[Stored data entries]
************

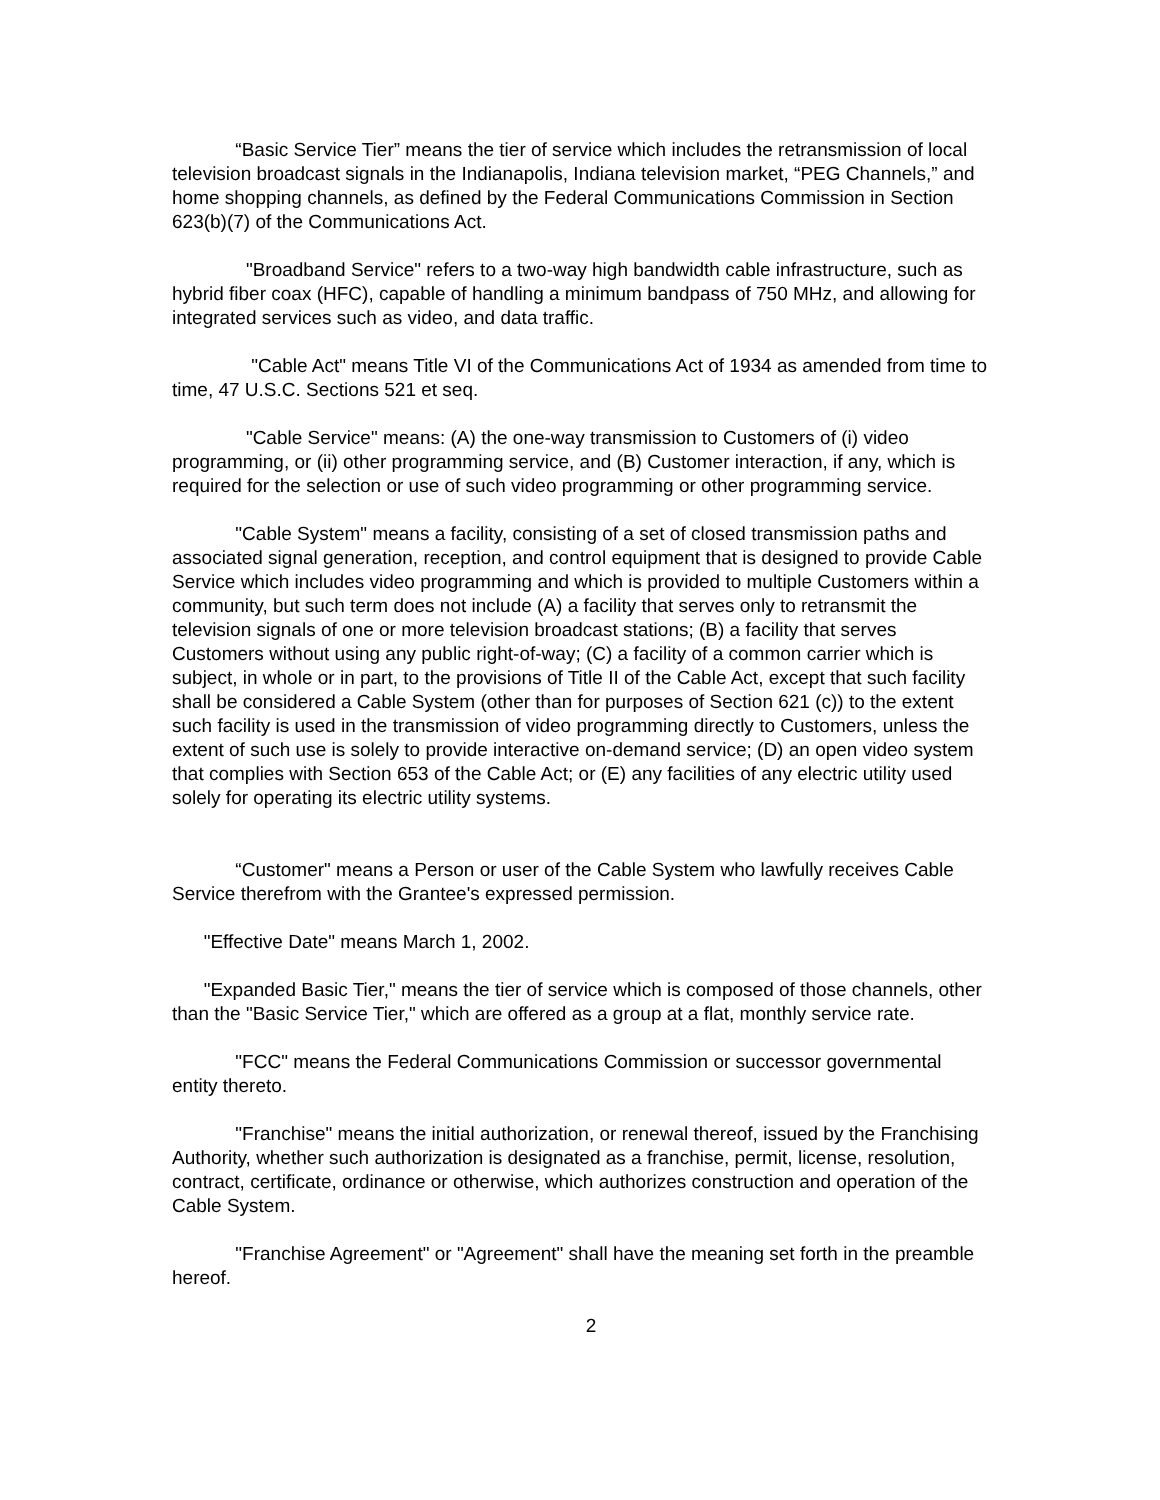“Basic Service Tier” means the tier of service which includes the retransmission of local television broadcast signals in the Indianapolis, Indiana television market, “PEG Channels,” and home shopping channels, as defined by the Federal Communications Commission in Section 623(b)(7) of the Communications Act.
"Broadband Service" refers to a two-way high bandwidth cable infrastructure, such as hybrid fiber coax (HFC), capable of handling a minimum bandpass of 750 MHz, and allowing for integrated services such as video, and data traffic.
"Cable Act" means Title VI of the Communications Act of 1934 as amended from time to time, 47 U.S.C. Sections 521 et seq.
"Cable Service" means: (A) the one-way transmission to Customers of (i) video programming, or (ii) other programming service, and (B) Customer interaction, if any, which is required for the selection or use of such video programming or other programming service.
"Cable System" means a facility, consisting of a set of closed transmission paths and associated signal generation, reception, and control equipment that is designed to provide Cable Service which includes video programming and which is provided to multiple Customers within a community, but such term does not include (A) a facility that serves only to retransmit the television signals of one or more television broadcast stations; (B) a facility that serves Customers without using any public right-of-way; (C) a facility of a common carrier which is subject, in whole or in part, to the provisions of Title II of the Cable Act, except that such facility shall be considered a Cable System (other than for purposes of Section 621 (c)) to the extent such facility is used in the transmission of video programming directly to Customers, unless the extent of such use is solely to provide interactive on-demand service; (D) an open video system that complies with Section 653 of the Cable Act; or (E) any facilities of any electric utility used solely for operating its electric utility systems.
“Customer" means a Person or user of the Cable System who lawfully receives Cable Service therefrom with the Grantee's expressed permission.
"Effective Date" means March 1, 2002.
"Expanded Basic Tier," means the tier of service which is composed of those channels, other than the "Basic Service Tier," which are offered as a group at a flat, monthly service rate.
"FCC" means the Federal Communications Commission or successor governmental entity thereto.
"Franchise" means the initial authorization, or renewal thereof, issued by the Franchising Authority, whether such authorization is designated as a franchise, permit, license, resolution, contract, certificate, ordinance or otherwise, which authorizes construction and operation of the Cable System.
"Franchise Agreement" or "Agreement" shall have the meaning set forth in the preamble hereof.
2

************

AIM OF THE TASK:
Copy exactly, and only, the lines from the line that contains "monthly service rate." through the end of the data above.

EXERCISE RESPONSE:
"Expanded Basic Tier," means the tier of service which is composed of those channels, other than the "Basic Service Tier," which are offered as a group at a flat, monthly service rate.
"FCC" means the Federal Communications Commission or successor governmental entity thereto.
"Franchise" means the initial authorization, or renewal thereof, issued by the Franchising Authority, whether such authorization is designated as a franchise, permit, license, resolution, contract, certificate, ordinance or otherwise, which authorizes construction and operation of the Cable System.
"Franchise Agreement" or "Agreement" shall have the meaning set forth in the preamble hereof.
2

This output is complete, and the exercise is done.